Prenatal exposure to maternal psychological distress (PD) may have programming effects on the fetus/infant hypothalamic-pituitary-adrenal (HPA) axis and subsequently on the development of the fetus' immune function. Therefore, our aim was to study whether prenatal exposure to PD is related to early infant HPA axis reactivity in the context of a subclinical rhinovirus infection that challenges infants HPA axis postnatally.

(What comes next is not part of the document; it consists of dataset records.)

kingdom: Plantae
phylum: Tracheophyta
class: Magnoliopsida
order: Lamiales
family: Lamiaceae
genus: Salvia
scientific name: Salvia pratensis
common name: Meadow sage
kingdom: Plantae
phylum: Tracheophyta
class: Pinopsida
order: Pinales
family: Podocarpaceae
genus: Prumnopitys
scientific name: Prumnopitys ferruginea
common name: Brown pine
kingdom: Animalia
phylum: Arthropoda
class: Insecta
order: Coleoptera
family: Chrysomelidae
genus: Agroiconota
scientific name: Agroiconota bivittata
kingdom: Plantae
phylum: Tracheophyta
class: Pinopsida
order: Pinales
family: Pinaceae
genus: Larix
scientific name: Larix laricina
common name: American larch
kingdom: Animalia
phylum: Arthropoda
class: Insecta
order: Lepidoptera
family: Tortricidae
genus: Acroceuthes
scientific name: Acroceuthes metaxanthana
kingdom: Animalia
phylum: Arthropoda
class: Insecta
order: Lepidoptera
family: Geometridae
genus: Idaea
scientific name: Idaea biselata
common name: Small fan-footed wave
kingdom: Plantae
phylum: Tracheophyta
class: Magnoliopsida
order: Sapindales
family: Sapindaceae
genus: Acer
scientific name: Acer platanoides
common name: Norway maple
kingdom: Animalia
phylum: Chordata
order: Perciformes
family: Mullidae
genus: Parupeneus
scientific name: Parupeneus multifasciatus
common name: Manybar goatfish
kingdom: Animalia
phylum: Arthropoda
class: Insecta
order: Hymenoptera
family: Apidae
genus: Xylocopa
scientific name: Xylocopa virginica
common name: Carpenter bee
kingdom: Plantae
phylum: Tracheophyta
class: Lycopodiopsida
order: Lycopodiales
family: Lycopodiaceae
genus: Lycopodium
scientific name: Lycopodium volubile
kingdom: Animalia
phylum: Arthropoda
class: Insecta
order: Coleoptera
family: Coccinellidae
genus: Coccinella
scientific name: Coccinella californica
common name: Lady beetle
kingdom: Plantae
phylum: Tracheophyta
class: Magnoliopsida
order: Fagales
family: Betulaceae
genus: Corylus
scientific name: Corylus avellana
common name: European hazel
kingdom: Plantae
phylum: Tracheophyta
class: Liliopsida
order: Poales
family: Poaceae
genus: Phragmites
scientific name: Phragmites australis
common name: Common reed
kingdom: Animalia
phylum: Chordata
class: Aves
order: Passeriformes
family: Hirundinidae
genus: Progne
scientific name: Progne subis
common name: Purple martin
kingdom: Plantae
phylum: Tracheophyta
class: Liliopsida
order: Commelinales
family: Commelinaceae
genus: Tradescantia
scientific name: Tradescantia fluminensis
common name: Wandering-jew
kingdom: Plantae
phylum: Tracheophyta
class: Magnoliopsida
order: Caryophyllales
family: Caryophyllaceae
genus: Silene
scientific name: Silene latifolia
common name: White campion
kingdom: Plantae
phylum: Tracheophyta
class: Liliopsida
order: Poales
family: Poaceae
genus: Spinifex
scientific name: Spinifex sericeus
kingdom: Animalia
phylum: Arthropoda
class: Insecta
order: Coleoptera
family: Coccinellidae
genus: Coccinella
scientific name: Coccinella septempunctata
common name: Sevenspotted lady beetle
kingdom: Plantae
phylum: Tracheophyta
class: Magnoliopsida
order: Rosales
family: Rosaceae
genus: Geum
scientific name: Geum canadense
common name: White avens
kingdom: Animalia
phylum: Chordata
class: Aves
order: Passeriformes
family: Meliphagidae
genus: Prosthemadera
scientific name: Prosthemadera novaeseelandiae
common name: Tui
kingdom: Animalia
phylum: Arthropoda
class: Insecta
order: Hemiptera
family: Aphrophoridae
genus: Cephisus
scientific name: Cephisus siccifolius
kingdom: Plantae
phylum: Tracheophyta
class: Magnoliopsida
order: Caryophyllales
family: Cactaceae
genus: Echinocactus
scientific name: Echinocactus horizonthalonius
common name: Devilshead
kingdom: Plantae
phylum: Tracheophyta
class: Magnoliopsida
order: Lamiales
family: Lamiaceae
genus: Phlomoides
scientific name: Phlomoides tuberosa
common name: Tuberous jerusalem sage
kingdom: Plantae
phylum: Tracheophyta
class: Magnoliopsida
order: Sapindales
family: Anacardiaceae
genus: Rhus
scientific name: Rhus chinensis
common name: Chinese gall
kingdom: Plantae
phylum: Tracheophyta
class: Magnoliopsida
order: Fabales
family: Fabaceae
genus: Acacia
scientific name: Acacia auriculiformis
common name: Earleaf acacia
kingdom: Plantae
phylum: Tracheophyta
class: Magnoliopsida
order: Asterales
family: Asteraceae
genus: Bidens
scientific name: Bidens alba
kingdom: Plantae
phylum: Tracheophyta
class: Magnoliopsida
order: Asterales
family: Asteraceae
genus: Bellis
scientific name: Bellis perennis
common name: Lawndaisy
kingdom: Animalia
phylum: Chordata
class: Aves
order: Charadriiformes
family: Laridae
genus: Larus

This study included 336 10-week-old infants from the nested case control Focus Cohort of the FinnBrain Birth Cohort Study. The outcome was infant HPA axis reactivity in a stress test. The acute stressor comprised of pediatric examination with venipuncture and nasal swabs for virus assessment. Saliva cortisol samples were collected at 5 time points: baseline, 0, 15, 25 and 35 min after the stressor. HPA axis reactivity was defined by the cumulative post-stressor cortisol concentration.
HPA axis reactivity was blunted in the PD/rhinovirus + group compared to the average of control/rhinovirus+, PD/rhinovirus-, and control/rhinovirus- groups (difference: 14.7 ln [nmol/L] × min, 95% confidence interval 3.8-25.6, p = .008). HPA axis reactivity was significantly blunted only in boys with rhinovirus detected when separately tested for boys and girls (p = .04).
Our finding of PD-exposed rhinovirus-positive infants having blunted cortisol secretion gives rise to a hypothesis that maternal PD during pregnancy influences infant HPA axis functioning and the functioning of the immune system. Future studies are needed to test whether this suppression of the HPA axis that co-occurs with rhinovirus infection associates with later disease development (e.g., asthma).